**WHAT YOU NEED TO DO**. Which people does the 1927 archaeology summary below name as leading excavations in its "Excavations" section?

**EXERCISE PASSAGE**.
* * * * *

= 1927 in archaeology =

Below are notable events in archaeology that occurred in 1927.

== Excavations==
- Large scale excavations begin at Peking Man Site in Zhoukoudian, China under Canadian paleoanthropologist Davidson Black with support from the Rockefeller Foundation.
- The Swedish Cyprus Expedition begins 3½ years of excavations under Einar Gjerstad.
- Excavations at Skara Brae begin under V. Gordon Childe (completed in 1930).
- Excavations at Tepe Gawra begin by an American team under Ephraim Avigdor Speiser.
- Pločnik archaeological site discovered in southern Serbia, with findings of the Vinca culture (5500 BC).
- Excavations begin at Garðar Cathedral Ruins.

==Finds==
- Davidson Black's excavations at Peking Man Site in Zhoukoudian, China yield a human tooth that he proposed belonged to a new species that he names Sinanthropus pekinensis.
- Skeleton of Asselar man discovered by Théodore Monod and Wladimir Besnard in the Adrar des Ifoghas.
- Kents Cavern 4 maxilla found in England.
- Leonard Woolley's excavations at Ur uncover the Enheduanna calcite disc.
- "Priest-King" sculpture from the Indus Valley Civilisation found at Mohenjo-daro.
- First location of wreckage from the VOC Zuytdorp in Western Australia.
- Pilot Percy Maitland observes stone wheel-like structures across Syria and Saudi Arabia.

==Publications==
- March - The journal Antiquity is first published in the United Kingdom. In the first two issues, the editor O. G. S. Crawford dismisses the Glozel artifacts as largely fakes.

* * * * *

**RECORD EXCERPTS**.

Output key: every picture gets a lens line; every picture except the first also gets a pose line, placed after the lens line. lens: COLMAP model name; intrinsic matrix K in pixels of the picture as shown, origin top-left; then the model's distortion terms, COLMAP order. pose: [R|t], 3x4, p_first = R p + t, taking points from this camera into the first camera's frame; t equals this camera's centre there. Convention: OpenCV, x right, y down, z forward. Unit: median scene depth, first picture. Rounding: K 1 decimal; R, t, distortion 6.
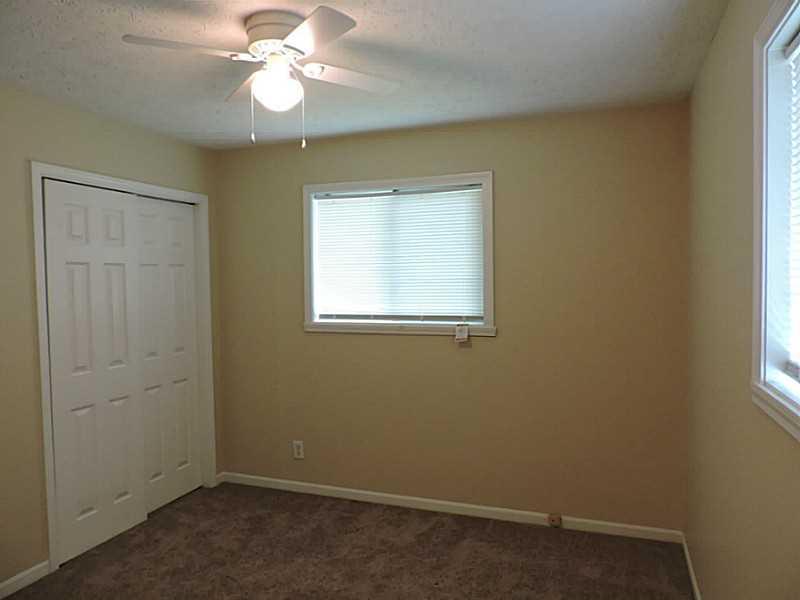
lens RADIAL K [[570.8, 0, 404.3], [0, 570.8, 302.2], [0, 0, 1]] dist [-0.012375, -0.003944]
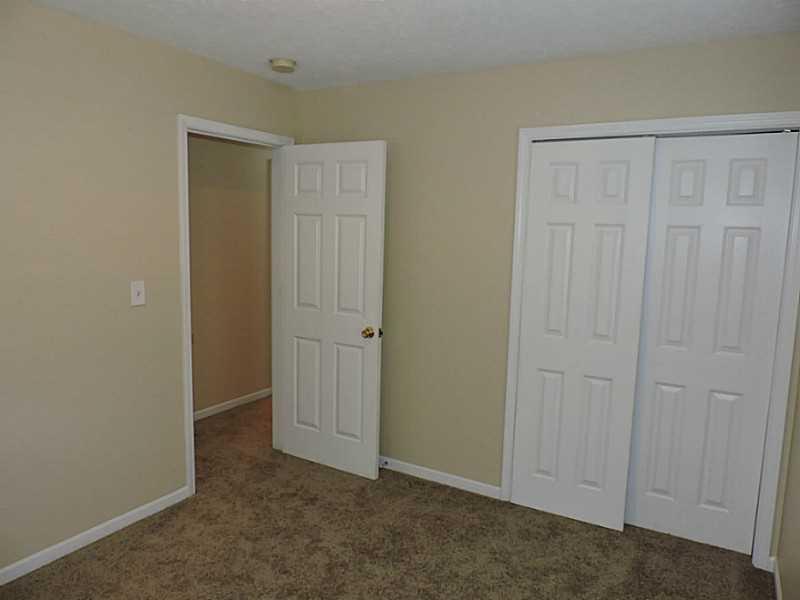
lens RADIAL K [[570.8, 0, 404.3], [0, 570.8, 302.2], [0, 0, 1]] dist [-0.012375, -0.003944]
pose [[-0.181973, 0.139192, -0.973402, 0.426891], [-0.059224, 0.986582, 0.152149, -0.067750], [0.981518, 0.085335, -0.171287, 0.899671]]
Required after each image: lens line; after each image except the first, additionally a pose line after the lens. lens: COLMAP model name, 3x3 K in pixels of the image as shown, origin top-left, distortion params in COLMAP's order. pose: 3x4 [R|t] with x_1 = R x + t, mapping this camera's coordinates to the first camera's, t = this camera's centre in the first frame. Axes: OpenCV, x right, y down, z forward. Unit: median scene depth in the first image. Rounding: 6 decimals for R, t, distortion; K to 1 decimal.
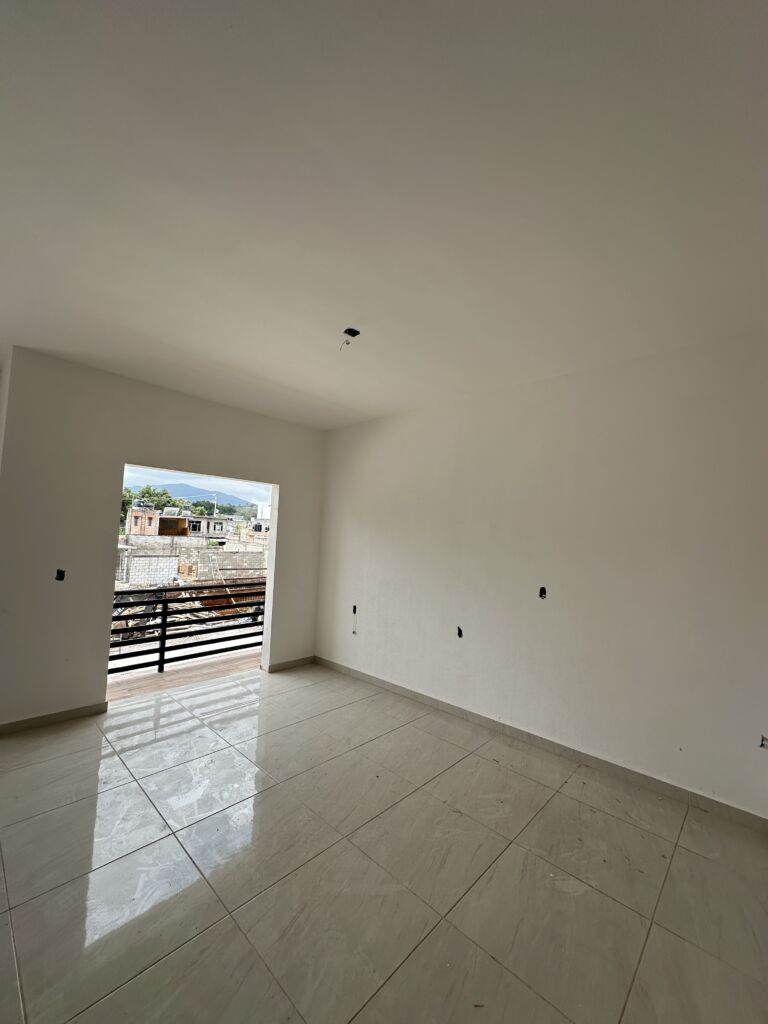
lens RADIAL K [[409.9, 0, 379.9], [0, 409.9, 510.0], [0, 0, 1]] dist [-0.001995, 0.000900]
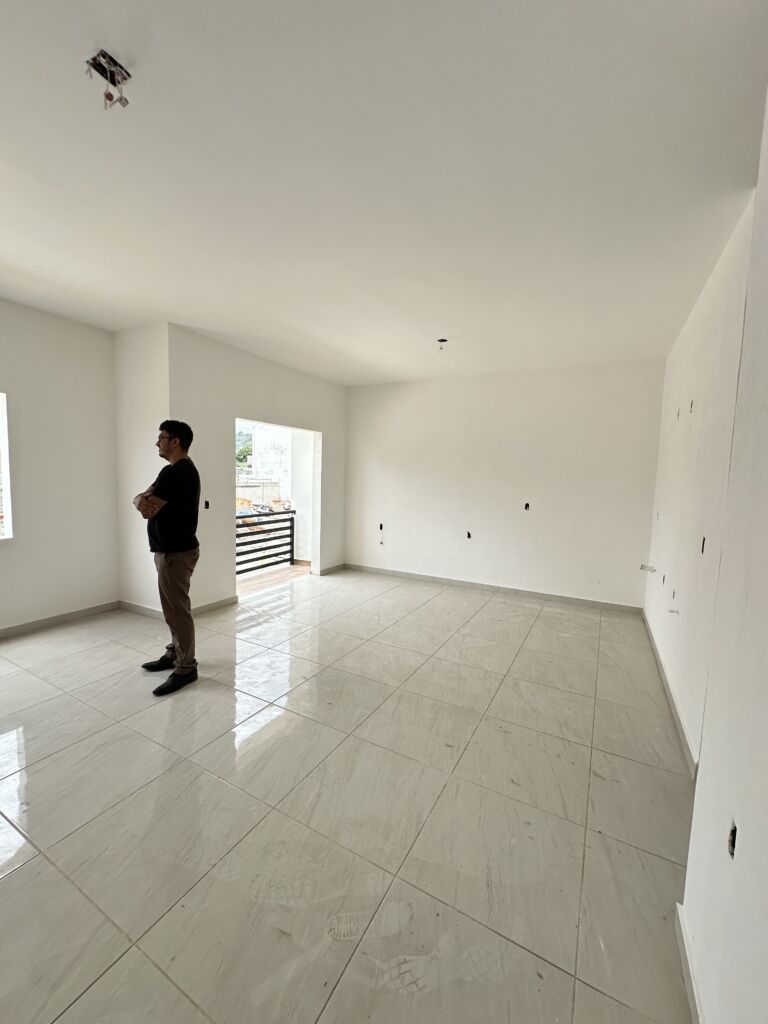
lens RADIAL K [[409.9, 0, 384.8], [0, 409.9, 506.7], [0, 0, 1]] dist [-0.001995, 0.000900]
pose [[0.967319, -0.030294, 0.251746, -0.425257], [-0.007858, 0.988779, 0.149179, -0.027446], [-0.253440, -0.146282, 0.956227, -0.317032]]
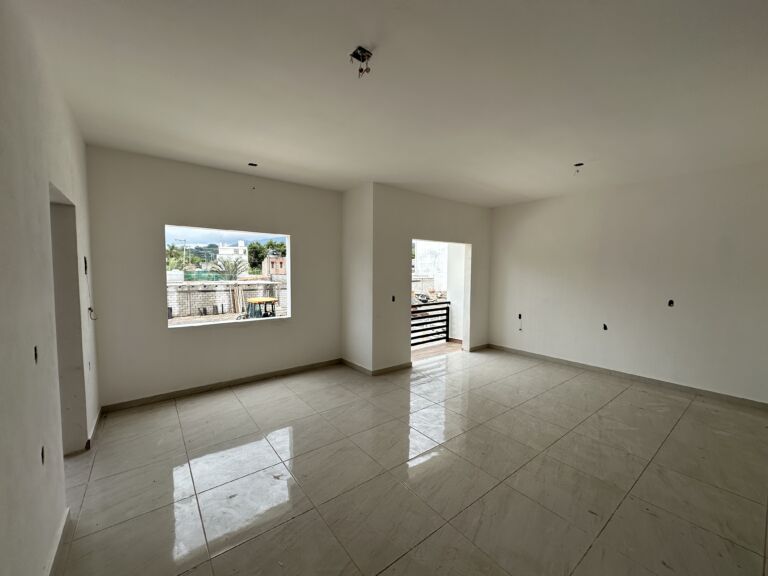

* * * * *

**ANSWER SECTION**.
- Davidson Black (Peking Man Site, Zhoukoudian)
- Einar Gjerstad (Swedish Cyprus Expedition)
- V. Gordon Childe (Skara Brae)
- Ephraim Avigdor Speiser (Tepe Gawra)